San Michele Appiano, il successo non conosce compromessi

Oltre 100 anni di storia vinicola, fra tradizione e nuove tecnologie, innumerevoli riconoscimenti a livello internazionale e un winemaker che qualcuno definisce «rivoluzionario» e altri chiamano «mago».

La cantina San Michele Appiano, costituita nel 1907 come cooperativa, è oggi una delle migliori in Alto Adige e in Italia, con vini pluripremiati come il Sauvignon Sanct Valentin.
Raggruppa 340 soci (viticoltori) che coltivano 380 ettari di superficie e producono 2,5 milioni di bottiglie all’anno, di cui 70% vino bianco e 30% vino rosso.

Il fatturato registrato nel 2015 è di 18 milioni di euro, quasi l’11% in più rispetto all’anno precedente. Il 70% delle vendite è rappresentato dal mercato italiano che già nei primi mesi del 2016 ha evidenziato una crescita del 6% rispetto al 2015. Il restante 30% viene dalle esportazioni, in particolare negli Stati Uniti, in Germania, Gran Bretagna, Russia e Giappone.

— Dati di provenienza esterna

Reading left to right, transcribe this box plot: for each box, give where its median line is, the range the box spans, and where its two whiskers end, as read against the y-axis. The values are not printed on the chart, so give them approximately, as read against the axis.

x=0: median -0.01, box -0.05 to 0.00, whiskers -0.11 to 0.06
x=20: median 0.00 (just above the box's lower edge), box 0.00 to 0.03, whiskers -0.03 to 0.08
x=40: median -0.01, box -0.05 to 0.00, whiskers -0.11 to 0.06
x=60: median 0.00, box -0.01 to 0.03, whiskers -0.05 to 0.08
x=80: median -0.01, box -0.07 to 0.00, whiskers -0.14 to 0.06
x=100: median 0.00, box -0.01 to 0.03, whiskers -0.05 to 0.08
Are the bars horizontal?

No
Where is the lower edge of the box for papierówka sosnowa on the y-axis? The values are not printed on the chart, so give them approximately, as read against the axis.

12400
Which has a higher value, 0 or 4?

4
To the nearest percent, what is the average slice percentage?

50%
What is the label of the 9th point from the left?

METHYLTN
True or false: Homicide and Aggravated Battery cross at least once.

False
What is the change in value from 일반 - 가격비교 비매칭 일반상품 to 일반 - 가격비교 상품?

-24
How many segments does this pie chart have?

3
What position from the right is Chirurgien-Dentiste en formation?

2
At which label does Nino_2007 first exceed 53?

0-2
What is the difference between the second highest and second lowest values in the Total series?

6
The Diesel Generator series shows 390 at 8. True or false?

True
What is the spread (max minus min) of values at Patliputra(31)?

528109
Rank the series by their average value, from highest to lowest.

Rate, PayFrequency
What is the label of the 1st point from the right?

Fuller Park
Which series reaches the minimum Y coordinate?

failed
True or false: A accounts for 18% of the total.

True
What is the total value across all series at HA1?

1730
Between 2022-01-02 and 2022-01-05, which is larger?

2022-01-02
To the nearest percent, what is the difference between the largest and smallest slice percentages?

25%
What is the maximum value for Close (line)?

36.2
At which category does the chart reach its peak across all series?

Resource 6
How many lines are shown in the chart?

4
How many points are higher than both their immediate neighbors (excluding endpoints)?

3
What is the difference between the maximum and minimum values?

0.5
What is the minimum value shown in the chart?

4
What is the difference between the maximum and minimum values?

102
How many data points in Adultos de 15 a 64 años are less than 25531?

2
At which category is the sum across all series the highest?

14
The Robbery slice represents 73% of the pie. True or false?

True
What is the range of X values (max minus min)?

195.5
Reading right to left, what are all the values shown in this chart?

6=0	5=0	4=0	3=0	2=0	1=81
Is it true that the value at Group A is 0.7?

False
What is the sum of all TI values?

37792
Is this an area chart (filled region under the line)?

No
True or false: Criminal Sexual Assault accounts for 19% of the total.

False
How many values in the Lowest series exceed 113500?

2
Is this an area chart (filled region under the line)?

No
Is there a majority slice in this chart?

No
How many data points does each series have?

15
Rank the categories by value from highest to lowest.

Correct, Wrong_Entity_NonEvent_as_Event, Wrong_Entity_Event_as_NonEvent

La cantina San Michele Appiano deve il suo successo soprattutto a un uomo: Hans Terzer(nella foto), eletto dal Gambero Rosso tra i 10 migliori winemaker al mondo.
Terzer, i cui vini preferiti sono il Pinot Bianco, il Sauvignon e il Pinot Nero, è considerato un pioniere e un visionario per quanto riguarda la produzione di vino bianco altoatesino.
Nel suo lavoro combina le tecniche più recenti con i metodi tradizionali. I moderni serbatoi in acciaio inox sono indispensabili, garantiscono freschezza, aromi fruttati e la purezza dei vini. Ma la cantina punta anche sulle tradizionali botti di legno e sulle barrique per i vini più pregiati.

Quando Hans Terzer nel 1977 iniziò a lavorare a San Michele Appiano «trovò una cantina quasi a pezzi», ha raccontato a Foodcommunity.it il responsabile comunicazione Stephan Gander nel corso del Vinitaly 2016. «Terzer cercò di qualificare la cooperativa in tutti i sensi professionalizzando la struttura e coltivando le varietà di uve sui terreni più adatti».
La filosofia alla base di questo successo è «qualità senza compromessi». Ciò significa che «ogni produttore deve dare il massimo, perché viene pagato in base alla qualità».

Le proposte dell’allora 21enne suscitarono – a dir poco – stupore. Il giovane winemaker fece ridurre la quantità di Schiava rossa, coltivata in posizioni troppo alte e di conseguenza di qualità media. Favorì invece la coltivazione dei vini bianchi, soprattutto di uve Chardonnay, Pinot Grigio, Sauvignon e Gewürztraminer. Inoltre Terzer ordinò ai viticoltori di ridurre drasticamente le quantità, per migliorare la qualità dei vini fino a quel momento piuttosto mediocri.

Il winemaker riconobbe presto i punti deboli e i punti di forza di una grande produzione cooperativa: migliorò la comunicazione all’interno dell’azienda, lasciò ai singoli produttori la massima flessibilità nella lavorazione dei loro vigneti e non li pagò per la quantità, ma in base alla qualità delle loro uve.
Con queste nuove linee guida, ebbe inizio il trionfo senza precedenti dei vini di San Michele Appiano, diventata 40 anni dopo una delle cantine più importanti d’Italia.